When term reconstruction fails, Twelf issues an error message with the location of the declaration in which the problem occurred and the disagreement encountered. A typical message is

```examples/nd/nd.elf:37.35-37.41 Error: Type mismatch
Expected: o
Found:    (i -> o) -> o
Expression clash
```

which points to an error in the file `examples/nd/nd.elf', line 37, characters 35 through 41 where an argument to a function was expected to have type `o`, but was found to have type `(i -> o) -> o`.

If constraints remain, the error location is the whole declaration with the message

```filename:location Error: Typing ambiguous -- unresolved constraints
```

The filename and location information can be used by Emacs (see section 13 Emacs Interface) to jump to the specified location in the given file for editing of the incorrect declaration for the constant `c`. The location has the form `line1.column1-line2.column2` and represent Twelf's best guess as to the source of the error. Due to the propagation of non-trivial constraints the source of a type reconstruction failure can sometimes not be pinpointed very precisely.

## 4.7 Tracing Reconstruction

Sometimes it is quite difficult to determine the real source of a type error. On such occasion there are three standard techniques that sometimes help. The first is to enable the printing of implicit arguments with `Twelf.Print.implicit := true` and try again. The second is to insert explicit type annotations to limit the flexibility of reconstruction. The third is to trace type reconstruction.

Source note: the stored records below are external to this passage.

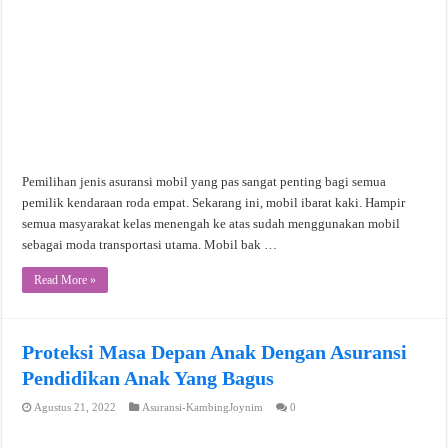
Pemilihan jenis asuransi mobil yang pas sangat penting bagi semua
pemilik kendaraan roda empat. Sekarang ini, mobil ibarat kaki. Hampir
semua masyarakat kelas menengah ke atas sudah menggunakan mobil
sebagai moda transportasi utama. Mobil bak …
Read More »
Proteksi Masa Depan Anak Dengan Asuransi
Pendidikan Anak Yang Bagus
Agustus 21, 2022
Asuransi-KambingJoynim
0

Tracing of term reconstruction is enabled with

```Twelf.Recon.trace := true;
```

It then prints, during reconstruction, the typing and kinding judgments it infers in the form `|- M : A` or `|- A : K`.

There are two modes for tracing reconstruction that can be set with

```Twelf.Recon.traceMode := Twelf.Recon.Omniscient;
Twelf.Recon.traceMode := Twelf.Recon.Progressive;
```

where `Twelf.Recon.Omnisicient` is the default. In omnisicent mode, it first solves all typing constraints, and then prints the typing judgments. In progressive mode, it prints the typing judgments as they are encountered. Both have their uses, depending on the form of the problem with reconstruction.